(DATA IN THIS EXERCISE)
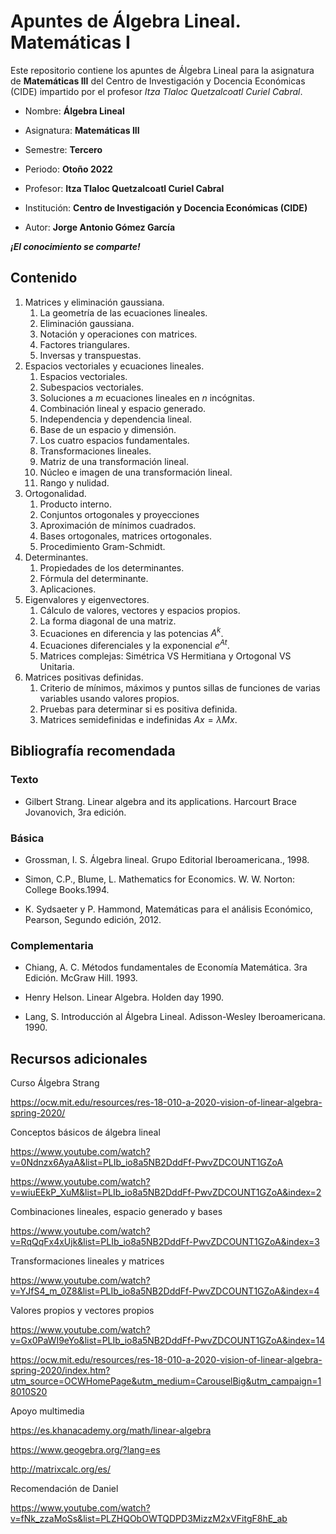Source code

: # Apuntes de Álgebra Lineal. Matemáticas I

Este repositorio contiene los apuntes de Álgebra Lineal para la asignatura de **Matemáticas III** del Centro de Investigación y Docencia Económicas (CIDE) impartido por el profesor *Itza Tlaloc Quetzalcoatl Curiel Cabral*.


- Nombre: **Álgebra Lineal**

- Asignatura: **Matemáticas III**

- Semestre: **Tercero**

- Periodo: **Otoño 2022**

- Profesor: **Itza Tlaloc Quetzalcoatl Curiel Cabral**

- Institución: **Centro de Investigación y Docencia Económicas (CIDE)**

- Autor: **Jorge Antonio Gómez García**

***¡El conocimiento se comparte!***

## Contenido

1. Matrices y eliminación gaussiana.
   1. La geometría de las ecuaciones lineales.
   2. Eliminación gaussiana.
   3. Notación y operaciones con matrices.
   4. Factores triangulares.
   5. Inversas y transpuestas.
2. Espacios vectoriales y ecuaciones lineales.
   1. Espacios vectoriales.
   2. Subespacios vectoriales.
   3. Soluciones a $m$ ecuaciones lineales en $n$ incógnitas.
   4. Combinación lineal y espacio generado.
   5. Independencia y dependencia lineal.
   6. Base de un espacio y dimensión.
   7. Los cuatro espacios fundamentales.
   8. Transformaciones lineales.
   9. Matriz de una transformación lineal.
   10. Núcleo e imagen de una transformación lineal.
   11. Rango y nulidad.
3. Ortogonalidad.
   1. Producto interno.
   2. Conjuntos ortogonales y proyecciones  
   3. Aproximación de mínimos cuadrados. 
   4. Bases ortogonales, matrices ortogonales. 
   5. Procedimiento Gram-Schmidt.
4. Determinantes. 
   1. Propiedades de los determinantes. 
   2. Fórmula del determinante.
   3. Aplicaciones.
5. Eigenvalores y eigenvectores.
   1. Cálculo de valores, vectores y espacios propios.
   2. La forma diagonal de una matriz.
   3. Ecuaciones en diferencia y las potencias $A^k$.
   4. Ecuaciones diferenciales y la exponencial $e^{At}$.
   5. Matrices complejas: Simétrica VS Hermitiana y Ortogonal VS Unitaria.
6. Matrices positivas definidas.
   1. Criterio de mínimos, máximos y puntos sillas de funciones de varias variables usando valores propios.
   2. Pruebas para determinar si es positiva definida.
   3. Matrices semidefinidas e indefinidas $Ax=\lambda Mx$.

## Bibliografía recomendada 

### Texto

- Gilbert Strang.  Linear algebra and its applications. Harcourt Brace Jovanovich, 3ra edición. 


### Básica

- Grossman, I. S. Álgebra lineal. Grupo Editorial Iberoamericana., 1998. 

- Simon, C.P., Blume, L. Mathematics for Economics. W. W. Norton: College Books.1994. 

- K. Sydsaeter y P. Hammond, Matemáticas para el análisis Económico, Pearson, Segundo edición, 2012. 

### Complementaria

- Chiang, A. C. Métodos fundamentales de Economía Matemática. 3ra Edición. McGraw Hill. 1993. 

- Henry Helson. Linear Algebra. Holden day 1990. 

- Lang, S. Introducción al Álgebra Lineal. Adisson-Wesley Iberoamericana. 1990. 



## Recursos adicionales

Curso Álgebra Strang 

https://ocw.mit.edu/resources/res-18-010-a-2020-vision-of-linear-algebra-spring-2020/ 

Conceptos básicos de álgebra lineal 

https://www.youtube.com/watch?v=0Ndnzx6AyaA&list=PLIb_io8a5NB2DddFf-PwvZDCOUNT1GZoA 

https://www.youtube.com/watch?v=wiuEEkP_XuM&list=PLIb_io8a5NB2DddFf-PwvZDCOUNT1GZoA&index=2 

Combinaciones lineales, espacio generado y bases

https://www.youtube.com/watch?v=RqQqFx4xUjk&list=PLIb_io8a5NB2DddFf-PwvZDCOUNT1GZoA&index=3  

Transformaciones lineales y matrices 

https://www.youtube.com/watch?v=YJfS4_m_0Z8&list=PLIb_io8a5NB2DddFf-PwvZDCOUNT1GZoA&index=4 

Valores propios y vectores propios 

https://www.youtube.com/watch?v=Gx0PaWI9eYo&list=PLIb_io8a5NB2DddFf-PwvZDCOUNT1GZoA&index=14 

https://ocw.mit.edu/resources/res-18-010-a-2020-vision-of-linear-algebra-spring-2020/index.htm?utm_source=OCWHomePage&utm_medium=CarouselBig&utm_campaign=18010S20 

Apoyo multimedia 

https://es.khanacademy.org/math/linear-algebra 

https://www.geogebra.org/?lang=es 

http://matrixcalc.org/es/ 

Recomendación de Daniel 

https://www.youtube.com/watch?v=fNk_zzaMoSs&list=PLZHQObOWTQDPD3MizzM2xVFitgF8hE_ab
(End DATA IN THIS EXERCISE)
(DATA IN THIS EXERCISE)
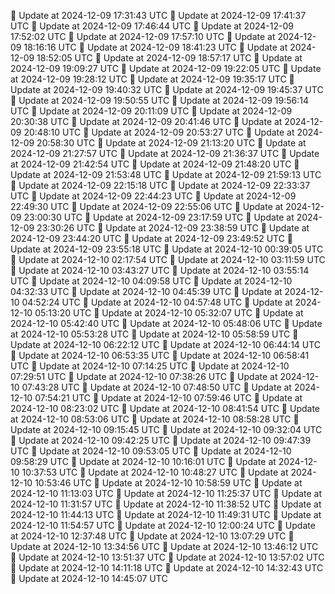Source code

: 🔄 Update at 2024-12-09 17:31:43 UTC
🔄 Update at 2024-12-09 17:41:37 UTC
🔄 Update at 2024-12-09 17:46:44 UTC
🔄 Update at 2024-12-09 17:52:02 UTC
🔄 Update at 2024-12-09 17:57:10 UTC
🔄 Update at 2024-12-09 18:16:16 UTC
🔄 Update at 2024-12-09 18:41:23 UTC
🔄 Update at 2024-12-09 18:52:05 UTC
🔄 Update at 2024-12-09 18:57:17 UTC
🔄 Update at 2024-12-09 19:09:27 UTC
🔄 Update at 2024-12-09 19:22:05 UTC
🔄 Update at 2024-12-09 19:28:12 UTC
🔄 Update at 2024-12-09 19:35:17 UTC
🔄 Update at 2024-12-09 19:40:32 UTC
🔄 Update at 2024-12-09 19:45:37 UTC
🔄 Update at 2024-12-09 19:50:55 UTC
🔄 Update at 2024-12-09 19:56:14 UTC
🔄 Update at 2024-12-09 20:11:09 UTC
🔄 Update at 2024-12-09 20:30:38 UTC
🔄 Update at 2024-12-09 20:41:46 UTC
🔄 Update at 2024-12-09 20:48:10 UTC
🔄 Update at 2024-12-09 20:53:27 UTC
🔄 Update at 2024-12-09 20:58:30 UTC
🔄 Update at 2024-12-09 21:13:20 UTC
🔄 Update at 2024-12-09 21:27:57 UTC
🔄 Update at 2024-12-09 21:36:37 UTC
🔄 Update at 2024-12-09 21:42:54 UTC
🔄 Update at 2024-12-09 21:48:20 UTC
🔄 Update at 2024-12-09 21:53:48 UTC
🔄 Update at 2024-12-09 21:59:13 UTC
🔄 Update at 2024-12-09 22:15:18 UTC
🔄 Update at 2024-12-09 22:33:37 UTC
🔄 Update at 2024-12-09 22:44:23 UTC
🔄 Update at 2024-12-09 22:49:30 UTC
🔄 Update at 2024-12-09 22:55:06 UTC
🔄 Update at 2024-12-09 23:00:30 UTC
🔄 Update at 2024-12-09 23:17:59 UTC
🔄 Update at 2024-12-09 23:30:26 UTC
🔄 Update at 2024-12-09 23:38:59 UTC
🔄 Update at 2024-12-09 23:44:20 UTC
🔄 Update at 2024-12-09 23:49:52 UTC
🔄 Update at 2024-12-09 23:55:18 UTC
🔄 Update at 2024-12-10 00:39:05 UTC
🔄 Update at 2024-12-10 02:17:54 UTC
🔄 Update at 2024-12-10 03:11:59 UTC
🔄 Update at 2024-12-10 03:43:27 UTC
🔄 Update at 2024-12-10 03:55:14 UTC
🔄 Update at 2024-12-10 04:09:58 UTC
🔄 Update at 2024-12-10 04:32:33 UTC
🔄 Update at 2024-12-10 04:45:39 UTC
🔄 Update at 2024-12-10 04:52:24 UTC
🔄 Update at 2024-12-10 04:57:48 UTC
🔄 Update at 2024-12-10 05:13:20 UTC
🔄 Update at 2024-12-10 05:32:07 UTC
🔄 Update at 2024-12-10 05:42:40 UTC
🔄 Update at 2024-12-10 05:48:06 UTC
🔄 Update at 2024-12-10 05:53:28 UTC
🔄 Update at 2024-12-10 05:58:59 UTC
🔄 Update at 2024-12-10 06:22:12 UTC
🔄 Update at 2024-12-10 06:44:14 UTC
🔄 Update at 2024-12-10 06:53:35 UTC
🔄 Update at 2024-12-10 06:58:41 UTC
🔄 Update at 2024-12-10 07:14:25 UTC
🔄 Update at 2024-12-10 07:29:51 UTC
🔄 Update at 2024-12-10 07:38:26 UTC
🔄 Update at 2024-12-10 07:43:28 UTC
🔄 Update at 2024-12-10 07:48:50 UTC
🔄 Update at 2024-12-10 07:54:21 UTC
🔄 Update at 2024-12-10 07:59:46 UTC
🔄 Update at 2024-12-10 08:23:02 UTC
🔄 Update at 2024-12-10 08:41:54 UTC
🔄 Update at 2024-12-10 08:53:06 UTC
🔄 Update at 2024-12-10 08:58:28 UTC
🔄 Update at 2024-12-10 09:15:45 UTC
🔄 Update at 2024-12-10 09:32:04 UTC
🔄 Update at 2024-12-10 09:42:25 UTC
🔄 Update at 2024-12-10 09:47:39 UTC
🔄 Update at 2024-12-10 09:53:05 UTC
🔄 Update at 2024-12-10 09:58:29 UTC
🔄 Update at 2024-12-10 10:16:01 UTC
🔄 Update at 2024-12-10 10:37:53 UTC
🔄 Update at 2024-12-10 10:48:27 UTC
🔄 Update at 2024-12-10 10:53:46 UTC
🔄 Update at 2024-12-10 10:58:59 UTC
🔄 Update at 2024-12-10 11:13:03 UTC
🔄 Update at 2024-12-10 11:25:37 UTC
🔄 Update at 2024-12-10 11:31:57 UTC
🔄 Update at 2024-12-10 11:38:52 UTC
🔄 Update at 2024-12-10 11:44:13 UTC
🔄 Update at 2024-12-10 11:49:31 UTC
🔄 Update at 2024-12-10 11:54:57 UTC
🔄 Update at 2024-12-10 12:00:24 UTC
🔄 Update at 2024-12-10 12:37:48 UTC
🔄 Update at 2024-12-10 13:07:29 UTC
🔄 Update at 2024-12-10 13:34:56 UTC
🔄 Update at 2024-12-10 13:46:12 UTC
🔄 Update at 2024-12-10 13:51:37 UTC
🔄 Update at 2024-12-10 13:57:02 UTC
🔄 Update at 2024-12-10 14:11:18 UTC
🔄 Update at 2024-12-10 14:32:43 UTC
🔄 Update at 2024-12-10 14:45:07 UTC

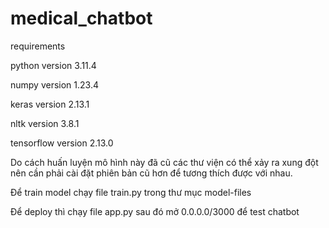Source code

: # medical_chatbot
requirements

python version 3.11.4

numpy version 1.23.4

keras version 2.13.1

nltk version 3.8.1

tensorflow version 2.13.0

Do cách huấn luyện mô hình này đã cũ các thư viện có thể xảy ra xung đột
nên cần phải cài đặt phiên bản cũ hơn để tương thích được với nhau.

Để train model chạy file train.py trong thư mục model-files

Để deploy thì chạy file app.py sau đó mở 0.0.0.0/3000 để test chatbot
(End DATA IN THIS EXERCISE)
**JOB:**
Everything above from the line with "Để train model" to the line with "Để deploy thì", both included, must be repeated exactly, and nothing outside that range.

**WRITTEN SOLUTION:**
Để train model chạy file train.py trong thư mục model-files

Để deploy thì chạy file app.py sau đó mở 0.0.0.0/3000 để test chatbot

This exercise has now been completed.